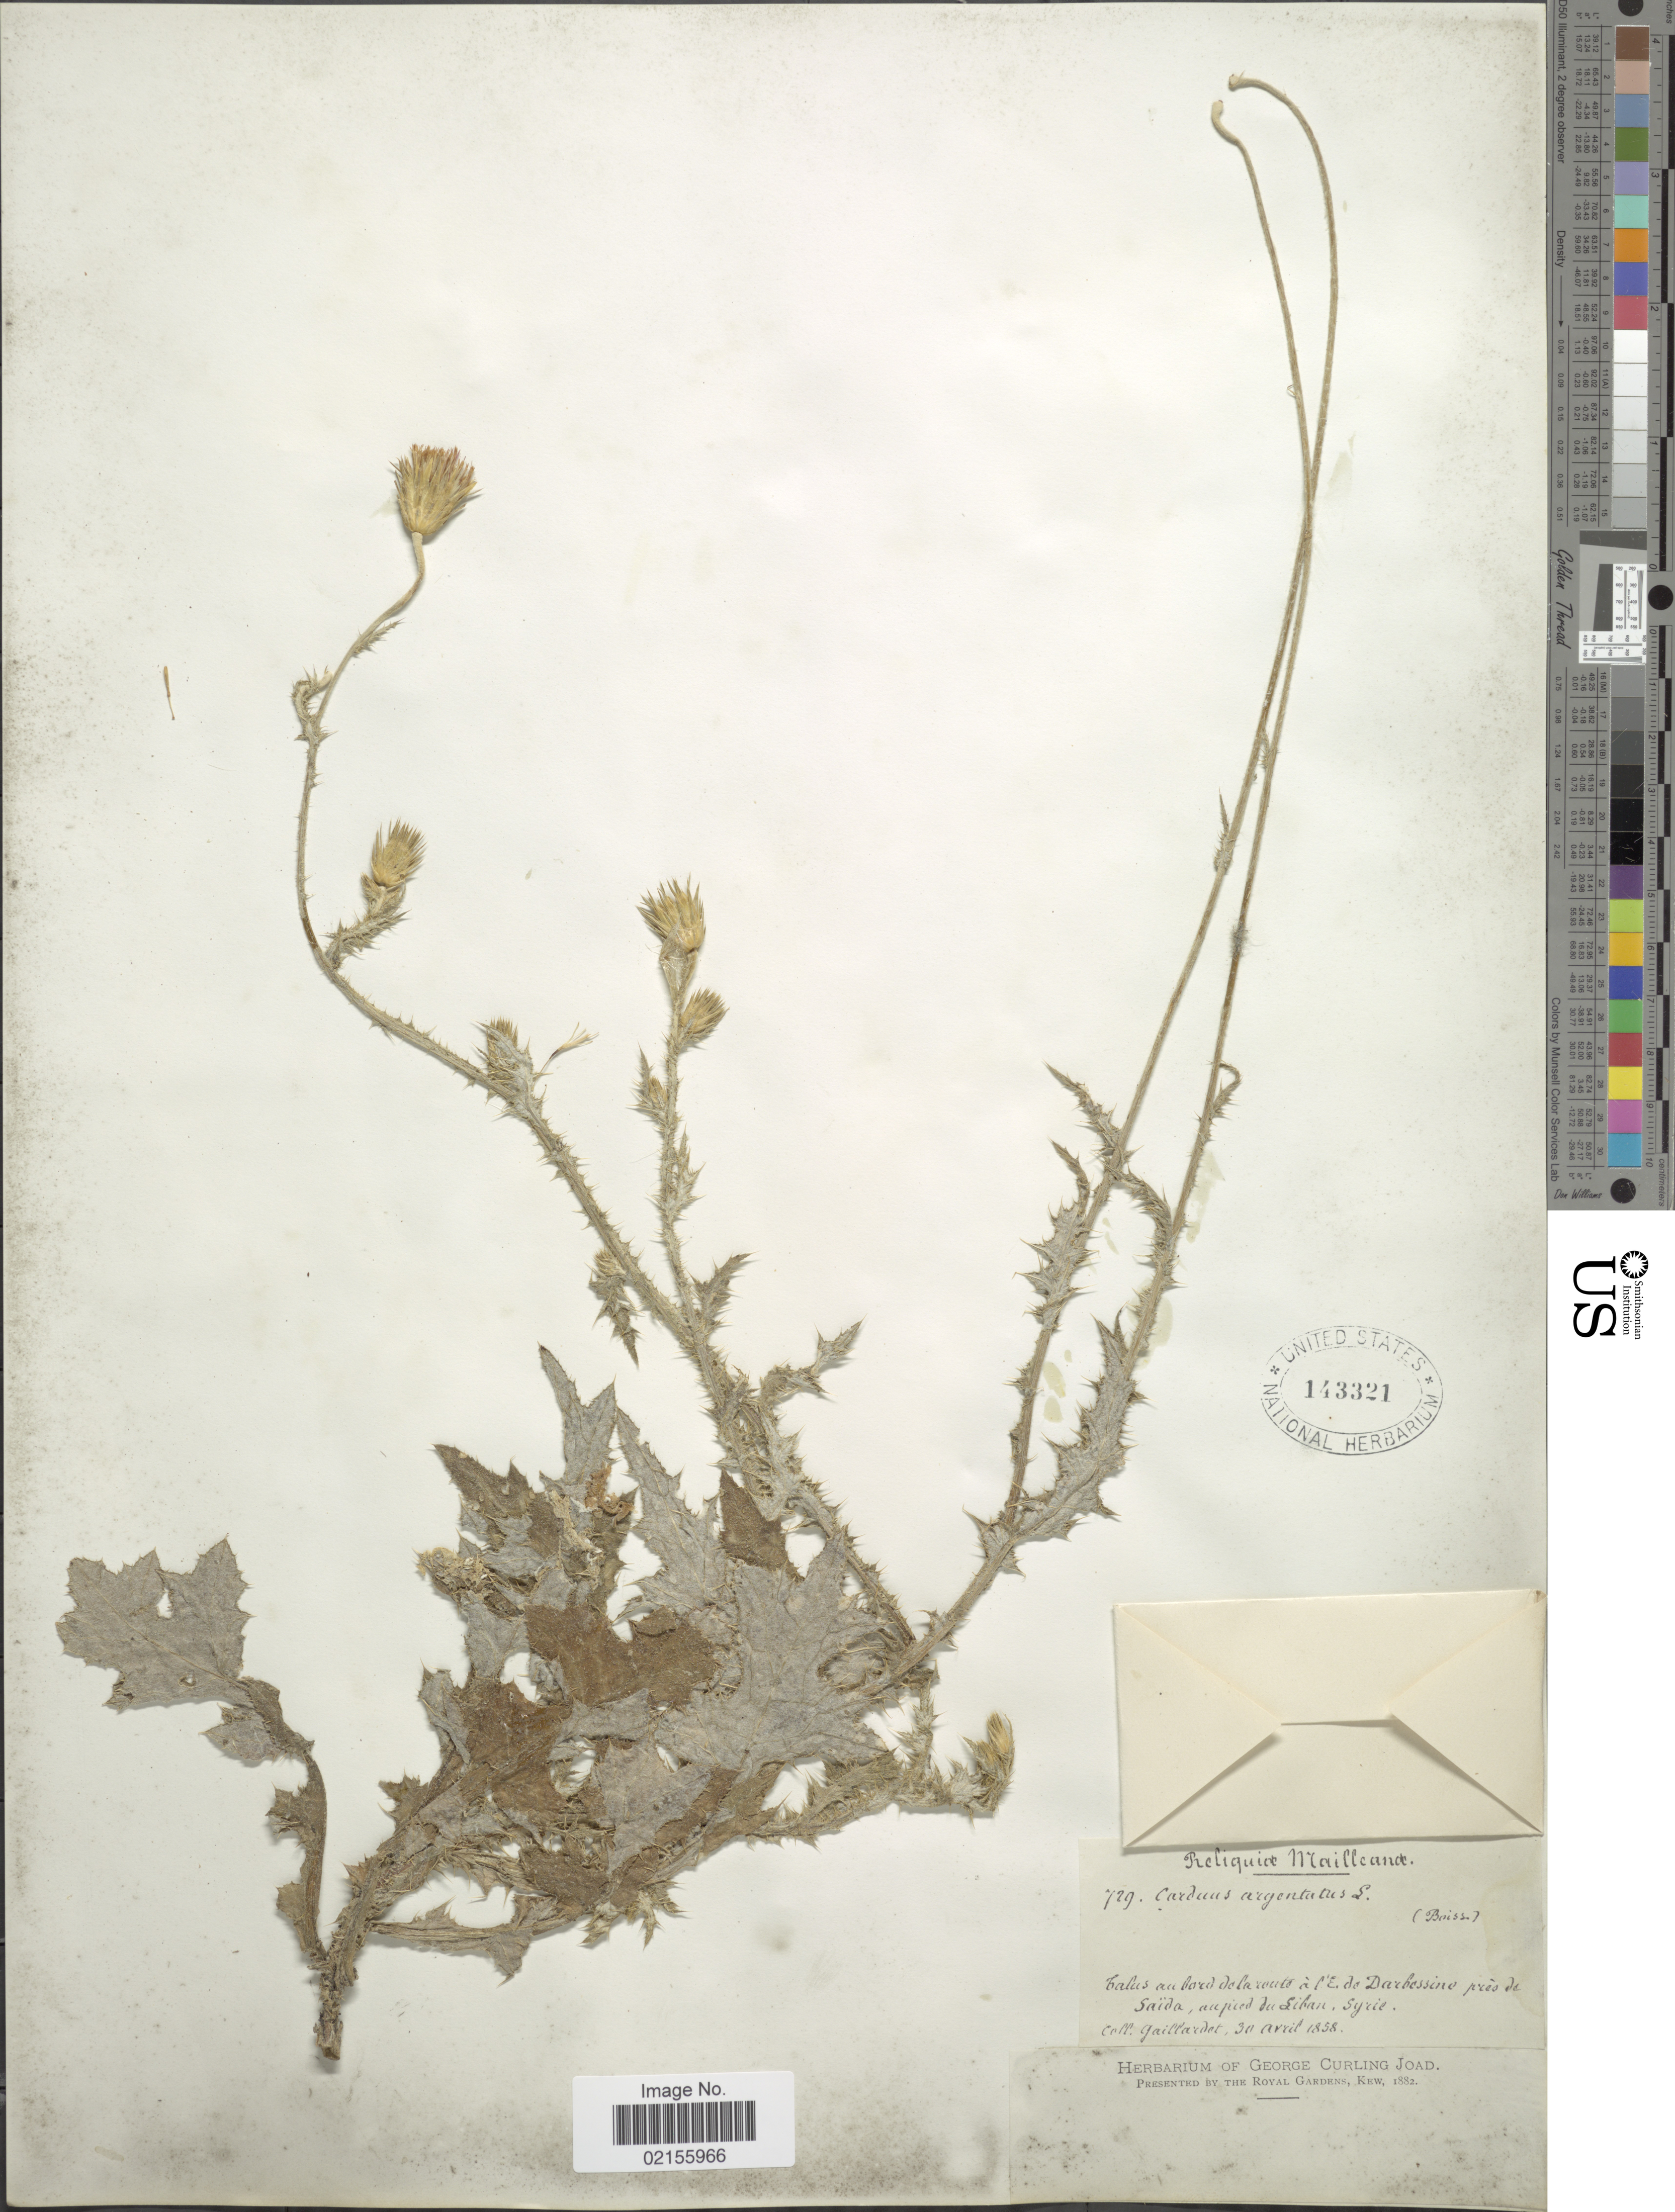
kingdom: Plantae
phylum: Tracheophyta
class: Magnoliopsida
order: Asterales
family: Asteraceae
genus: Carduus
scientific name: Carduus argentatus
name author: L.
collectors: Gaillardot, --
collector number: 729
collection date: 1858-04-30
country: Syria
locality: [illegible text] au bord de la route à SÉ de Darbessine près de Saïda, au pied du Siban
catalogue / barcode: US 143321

☆ ☆ ☆ ☆ ☆ ☆ ☆

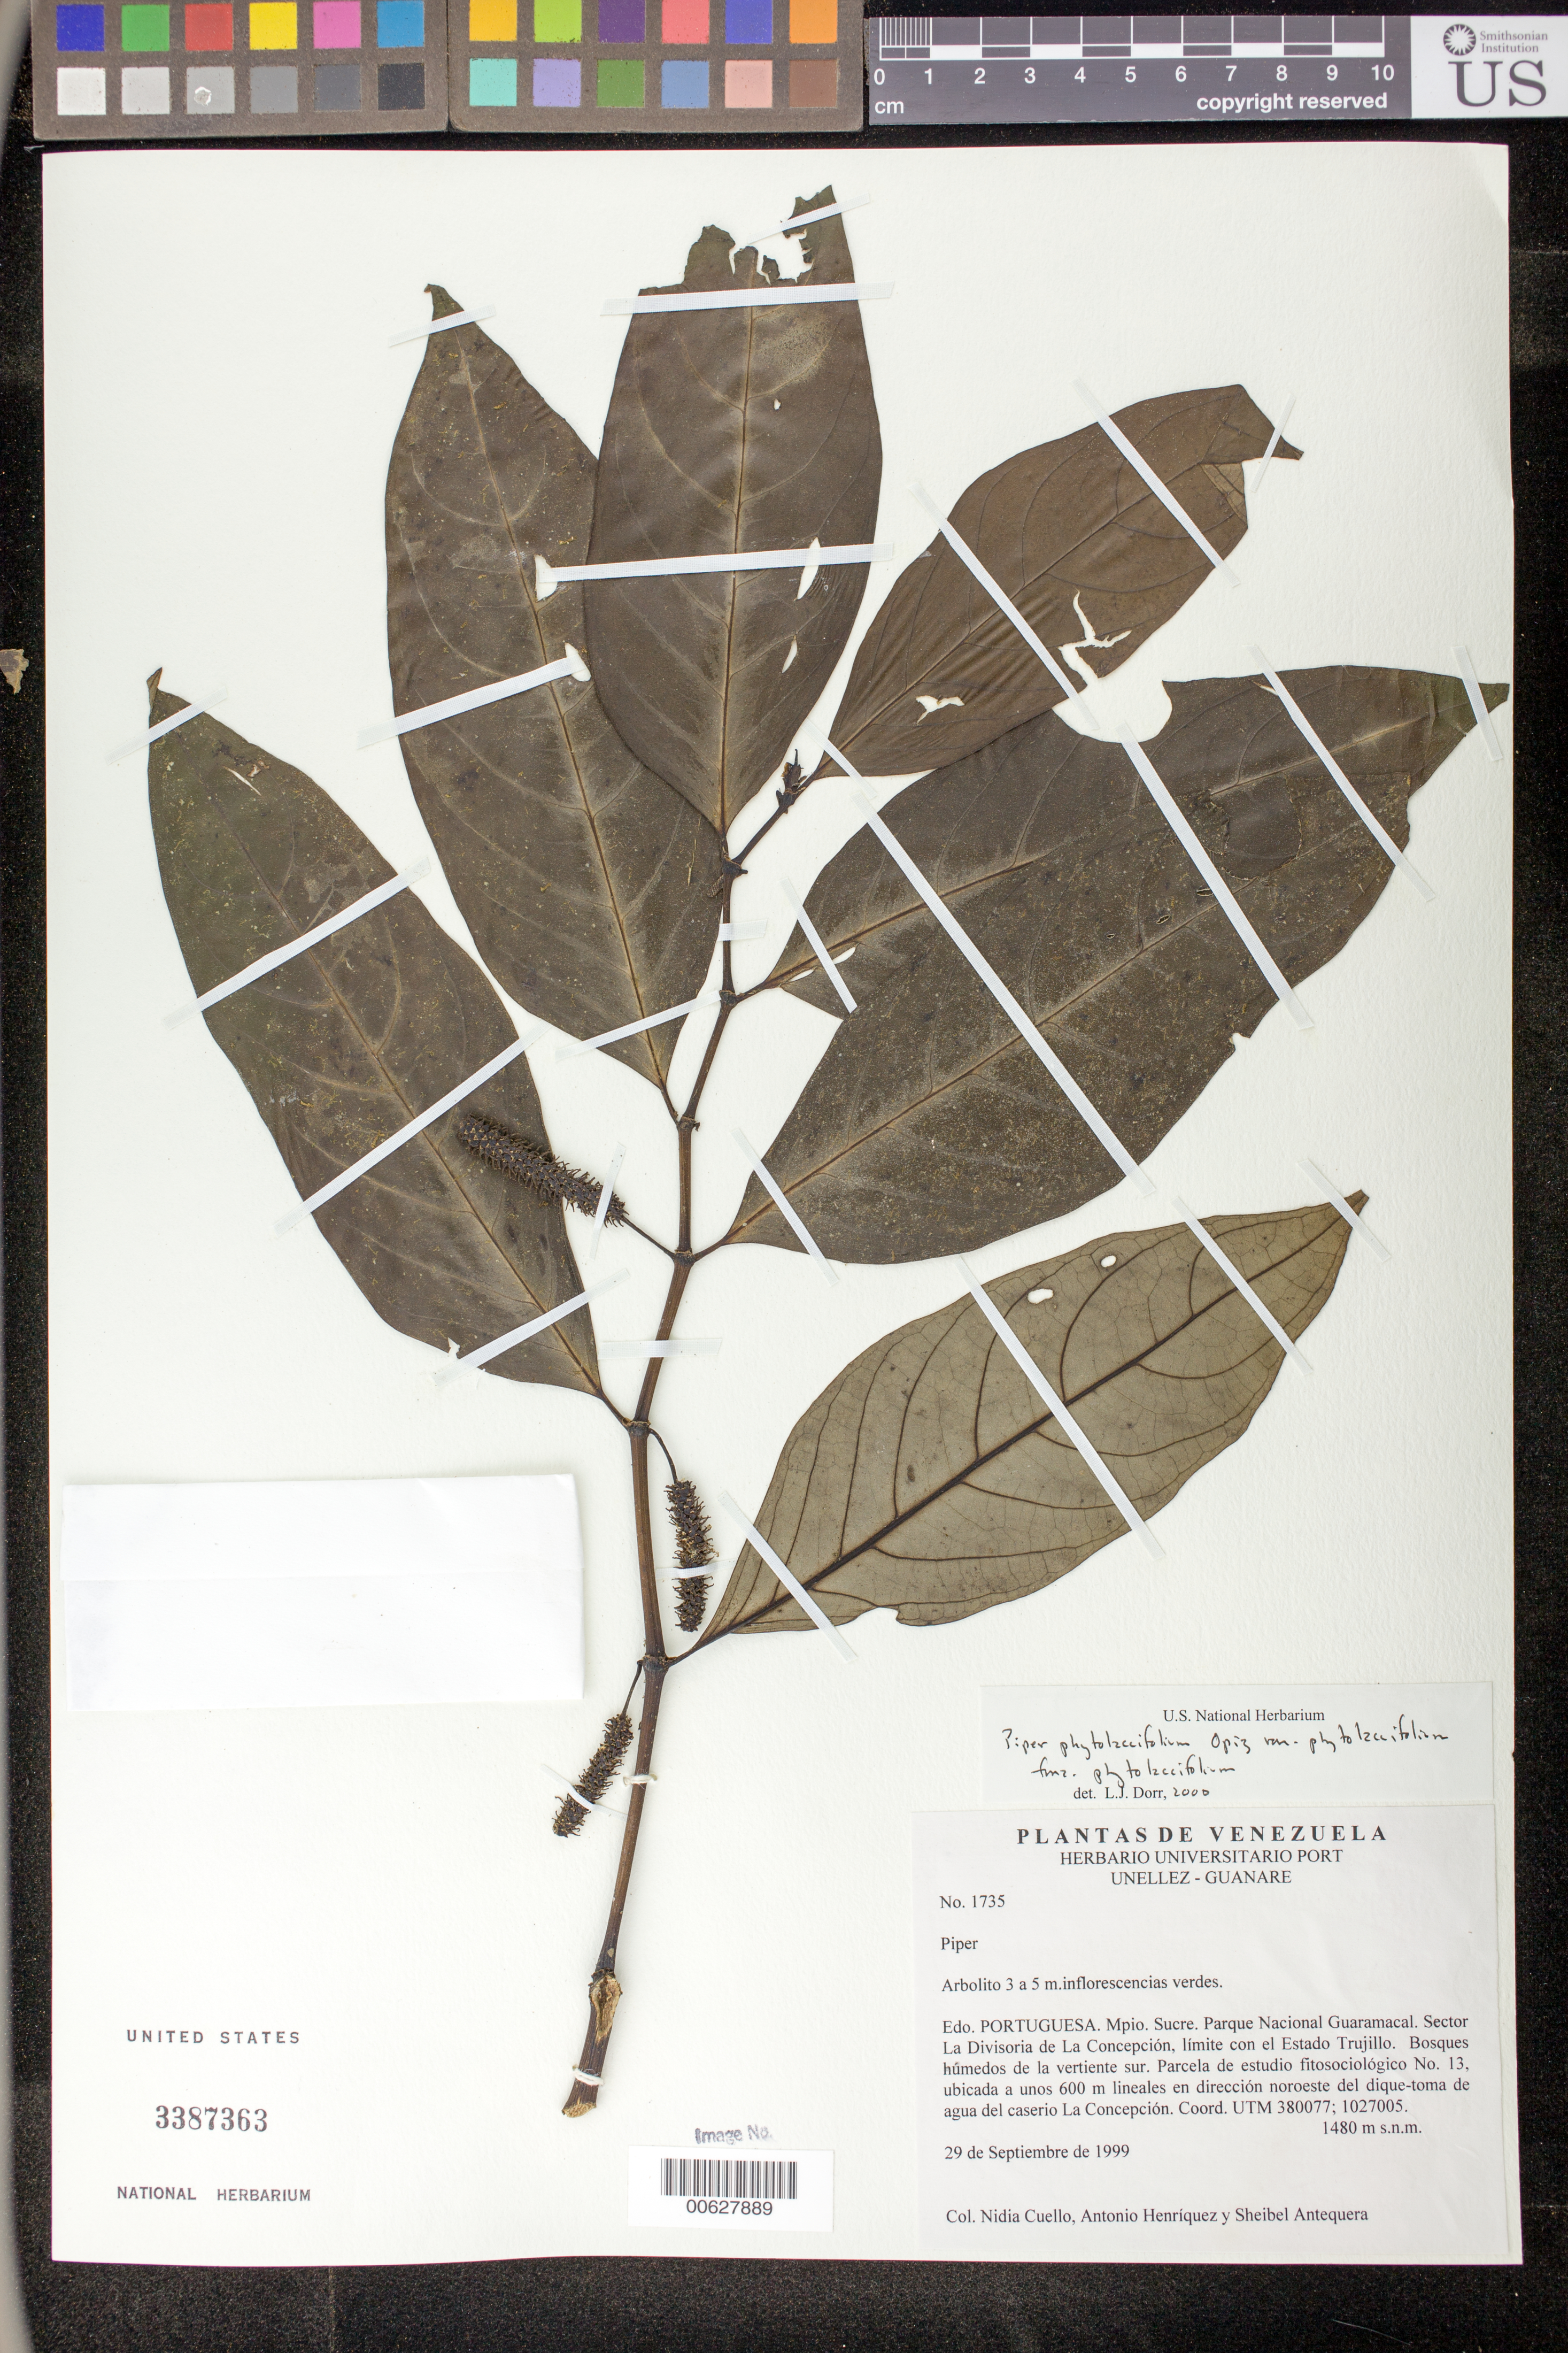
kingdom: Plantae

☆ ☆ ☆ ☆ ☆ ☆ ☆

Copy the rows above verbatim, from the line with "collector number: 729" to the line with "locality: [illegible text]", both included.

collector number: 729
collection date: 1858-04-30
country: Syria
locality: [illegible text] au bord de la route à SÉ de Darbessine près de Saïda, au pied du Siban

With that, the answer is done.